#### Given request 1:
In the Taco Bell post, how many cashiers were working when the writer arrived?
#### Given request 2:
Shorten the paragraph of the Taco Bell post that begins "A late lunch today," and keep its main facts.
#### Given request 3:
Carry the Taco Bell post forward from its last paragraph.

━━ Text segment

A late lunch today found me at Taco Bell on Patrick Street at its hour of peak activity. There was only one cashier working, which means whoever made the schedule somehow forgot about this busy stretch of time, or somebody called in sick leaving the other employees in a lurch. When you're running a cash register — and I know this from experience — a good rule of thumb is to keep the herd moving along the best you can. And despite flying solo, the cashier here was doing a smashingly efficient job at that.

So my turn came up, I placed my order, funds were exchanged. At the conclusion of our transaction, the cashier said to me: "Have a blessed day." Um... ok.

I've been trying to figure that phrase out. Was this a request she was making of me, like it's something I have complete control over? I mean, if I wanted to, is it really that simple — just make it happen? And if that's not the case, what exactly was she getting at?

Is it safe for me to conclude she intended this in a religious context? Was there some mysterious force at work at Taco Bell today, maybe a miracle of tortillas and carne asada going on in the back — maybe water being turned into carbonated beverages by processes I could never fathom?

━━━━
━━ Stored rows

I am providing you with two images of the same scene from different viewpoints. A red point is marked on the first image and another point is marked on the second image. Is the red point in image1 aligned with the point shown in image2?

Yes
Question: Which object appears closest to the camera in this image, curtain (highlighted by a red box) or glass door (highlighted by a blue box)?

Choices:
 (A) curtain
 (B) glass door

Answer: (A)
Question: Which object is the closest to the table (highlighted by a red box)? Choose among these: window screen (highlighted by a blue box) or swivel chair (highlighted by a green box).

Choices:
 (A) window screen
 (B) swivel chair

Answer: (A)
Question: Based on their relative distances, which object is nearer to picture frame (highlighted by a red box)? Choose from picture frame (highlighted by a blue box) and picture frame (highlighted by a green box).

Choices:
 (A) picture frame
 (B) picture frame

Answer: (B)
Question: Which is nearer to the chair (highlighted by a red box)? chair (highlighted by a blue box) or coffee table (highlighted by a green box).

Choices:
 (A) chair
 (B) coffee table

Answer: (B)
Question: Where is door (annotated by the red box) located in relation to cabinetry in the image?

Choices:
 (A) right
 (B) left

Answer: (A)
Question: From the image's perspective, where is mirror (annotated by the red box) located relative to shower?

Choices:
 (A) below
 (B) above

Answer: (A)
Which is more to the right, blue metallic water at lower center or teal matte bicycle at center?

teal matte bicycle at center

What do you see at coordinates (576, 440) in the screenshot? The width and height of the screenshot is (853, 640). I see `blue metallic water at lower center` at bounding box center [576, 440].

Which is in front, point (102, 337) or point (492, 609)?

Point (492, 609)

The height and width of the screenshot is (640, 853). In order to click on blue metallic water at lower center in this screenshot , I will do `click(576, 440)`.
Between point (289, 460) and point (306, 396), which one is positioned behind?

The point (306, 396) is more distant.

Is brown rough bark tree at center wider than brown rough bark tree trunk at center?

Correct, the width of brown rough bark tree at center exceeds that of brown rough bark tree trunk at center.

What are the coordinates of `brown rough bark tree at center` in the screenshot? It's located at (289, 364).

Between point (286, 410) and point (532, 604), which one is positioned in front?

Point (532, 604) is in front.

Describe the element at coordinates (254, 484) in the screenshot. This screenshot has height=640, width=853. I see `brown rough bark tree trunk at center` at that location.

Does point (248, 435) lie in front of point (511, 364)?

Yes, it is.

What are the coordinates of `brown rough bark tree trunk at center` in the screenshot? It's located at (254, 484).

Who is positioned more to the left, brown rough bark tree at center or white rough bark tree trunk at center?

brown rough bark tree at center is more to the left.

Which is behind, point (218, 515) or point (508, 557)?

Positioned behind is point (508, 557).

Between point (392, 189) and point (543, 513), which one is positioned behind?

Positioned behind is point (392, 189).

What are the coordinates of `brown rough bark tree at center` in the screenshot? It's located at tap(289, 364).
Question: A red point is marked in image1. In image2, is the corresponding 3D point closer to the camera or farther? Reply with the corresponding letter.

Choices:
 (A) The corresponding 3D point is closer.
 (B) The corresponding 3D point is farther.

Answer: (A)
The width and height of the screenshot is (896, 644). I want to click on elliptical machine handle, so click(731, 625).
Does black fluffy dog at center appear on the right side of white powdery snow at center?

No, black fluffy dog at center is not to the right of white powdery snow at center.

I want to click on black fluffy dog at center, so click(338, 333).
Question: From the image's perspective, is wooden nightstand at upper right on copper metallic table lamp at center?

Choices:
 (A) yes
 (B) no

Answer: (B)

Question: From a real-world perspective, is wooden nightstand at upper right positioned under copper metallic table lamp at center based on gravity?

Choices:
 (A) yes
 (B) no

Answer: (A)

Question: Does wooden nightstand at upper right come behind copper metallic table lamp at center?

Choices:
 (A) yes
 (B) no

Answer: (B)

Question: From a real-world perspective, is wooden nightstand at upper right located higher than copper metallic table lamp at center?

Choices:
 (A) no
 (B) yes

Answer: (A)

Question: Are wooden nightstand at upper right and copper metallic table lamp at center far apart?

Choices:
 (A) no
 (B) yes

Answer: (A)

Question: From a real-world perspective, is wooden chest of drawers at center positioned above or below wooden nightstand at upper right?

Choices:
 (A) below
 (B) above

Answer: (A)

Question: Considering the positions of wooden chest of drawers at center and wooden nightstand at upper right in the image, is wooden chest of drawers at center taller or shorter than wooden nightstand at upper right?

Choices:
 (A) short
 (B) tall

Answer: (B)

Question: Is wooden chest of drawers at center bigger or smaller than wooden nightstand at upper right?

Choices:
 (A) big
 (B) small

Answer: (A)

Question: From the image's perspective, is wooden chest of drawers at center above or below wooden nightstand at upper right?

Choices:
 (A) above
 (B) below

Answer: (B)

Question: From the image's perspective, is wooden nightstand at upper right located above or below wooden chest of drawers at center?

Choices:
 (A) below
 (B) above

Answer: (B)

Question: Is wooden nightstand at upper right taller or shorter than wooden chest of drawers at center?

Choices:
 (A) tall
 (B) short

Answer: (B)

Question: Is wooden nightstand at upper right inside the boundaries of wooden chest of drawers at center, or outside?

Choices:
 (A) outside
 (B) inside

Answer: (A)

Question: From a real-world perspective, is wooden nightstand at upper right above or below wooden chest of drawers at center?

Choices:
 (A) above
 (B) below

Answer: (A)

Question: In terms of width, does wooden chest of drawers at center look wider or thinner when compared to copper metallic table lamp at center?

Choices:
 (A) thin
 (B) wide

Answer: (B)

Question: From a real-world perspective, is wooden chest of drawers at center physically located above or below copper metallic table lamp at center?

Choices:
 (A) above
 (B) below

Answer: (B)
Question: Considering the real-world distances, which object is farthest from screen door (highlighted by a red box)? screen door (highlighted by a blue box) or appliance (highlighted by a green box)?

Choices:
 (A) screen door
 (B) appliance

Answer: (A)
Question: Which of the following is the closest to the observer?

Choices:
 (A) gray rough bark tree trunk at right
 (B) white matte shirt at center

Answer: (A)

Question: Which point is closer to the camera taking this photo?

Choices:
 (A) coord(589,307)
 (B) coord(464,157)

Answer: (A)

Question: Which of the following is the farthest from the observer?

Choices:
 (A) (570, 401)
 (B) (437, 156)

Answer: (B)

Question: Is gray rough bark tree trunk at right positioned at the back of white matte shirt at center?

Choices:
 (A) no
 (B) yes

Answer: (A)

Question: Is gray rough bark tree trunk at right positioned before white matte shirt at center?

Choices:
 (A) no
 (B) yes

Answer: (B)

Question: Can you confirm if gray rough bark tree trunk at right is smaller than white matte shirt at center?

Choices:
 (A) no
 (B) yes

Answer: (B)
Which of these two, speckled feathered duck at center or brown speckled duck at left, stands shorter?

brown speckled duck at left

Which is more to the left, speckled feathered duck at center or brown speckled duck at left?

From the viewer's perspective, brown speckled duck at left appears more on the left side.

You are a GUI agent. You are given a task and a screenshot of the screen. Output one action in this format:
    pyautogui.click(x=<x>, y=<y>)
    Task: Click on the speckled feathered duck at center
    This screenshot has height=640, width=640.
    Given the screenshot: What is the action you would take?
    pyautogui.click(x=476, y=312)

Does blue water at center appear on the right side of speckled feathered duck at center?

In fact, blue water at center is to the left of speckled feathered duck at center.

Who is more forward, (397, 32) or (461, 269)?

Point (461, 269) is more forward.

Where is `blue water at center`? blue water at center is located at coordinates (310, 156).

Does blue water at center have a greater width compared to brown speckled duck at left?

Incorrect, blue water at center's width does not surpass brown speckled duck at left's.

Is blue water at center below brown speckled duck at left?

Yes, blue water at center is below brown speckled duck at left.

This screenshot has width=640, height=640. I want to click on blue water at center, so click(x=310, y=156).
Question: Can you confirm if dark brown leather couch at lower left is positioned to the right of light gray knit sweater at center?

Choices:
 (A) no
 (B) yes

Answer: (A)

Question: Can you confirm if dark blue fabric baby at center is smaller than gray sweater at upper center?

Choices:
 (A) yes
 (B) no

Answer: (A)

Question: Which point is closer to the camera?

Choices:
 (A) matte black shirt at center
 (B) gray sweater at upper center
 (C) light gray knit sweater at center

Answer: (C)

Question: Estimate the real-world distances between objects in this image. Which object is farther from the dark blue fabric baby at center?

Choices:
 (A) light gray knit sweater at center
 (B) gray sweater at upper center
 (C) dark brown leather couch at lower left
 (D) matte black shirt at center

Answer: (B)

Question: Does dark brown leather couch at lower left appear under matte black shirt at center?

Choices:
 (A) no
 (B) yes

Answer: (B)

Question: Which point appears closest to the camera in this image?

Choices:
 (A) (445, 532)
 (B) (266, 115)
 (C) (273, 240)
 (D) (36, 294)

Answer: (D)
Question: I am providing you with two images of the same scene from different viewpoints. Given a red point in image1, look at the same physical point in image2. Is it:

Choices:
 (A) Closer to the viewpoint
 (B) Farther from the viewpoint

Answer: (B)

━━━━

#### Response 1:
Only one cashier was working.

#### Response 2:
The writer had a late lunch at the Taco Bell on Patrick Street during its busiest hour. Only one cashier was working, because either the schedule missed this rush or someone called in sick. From experience, the writer says a cashier should keep the line moving, and this cashier did that very efficiently despite working alone.

#### Response 3:
I didn't really pay attention before, but I probably should have afterwards, to see if everyone else was met with this same request. Perhaps it was just me, the scruffy-looking guy in the Hawaiian shirt, who looked like he needed some kind of blessing bestowed upon him, even of the self-induced variety. I will add for the record that some of the other patrons were much scruffier in appearance than I and probably genuinely could have used it.

And how does one respond to that? I'm not a religious person. This person — without qualms — can essentially profess to me a faith and system of belief which doesn't interest me at all. In fact, I have nothing to offer there which doesn't offend. And it's generally not a good idea to offend someone taking your order at Taco Bell.

There is a subtle injustice here, as those without belief are often looked upon with a certain disdain by those who subscribe to religion. In fact, in many cases, those who merely believe differently are looked upon in the same way. It's always been my understanding that religion taught tolerance and respect. I don't think the cashier at Taco Bell was disrespectful to me, but I think if I'd told her I didn't believe in that kind of thing, I probably would have gotten an earful. That seems unfair, and I think completely misses the point religion is supposed to provide.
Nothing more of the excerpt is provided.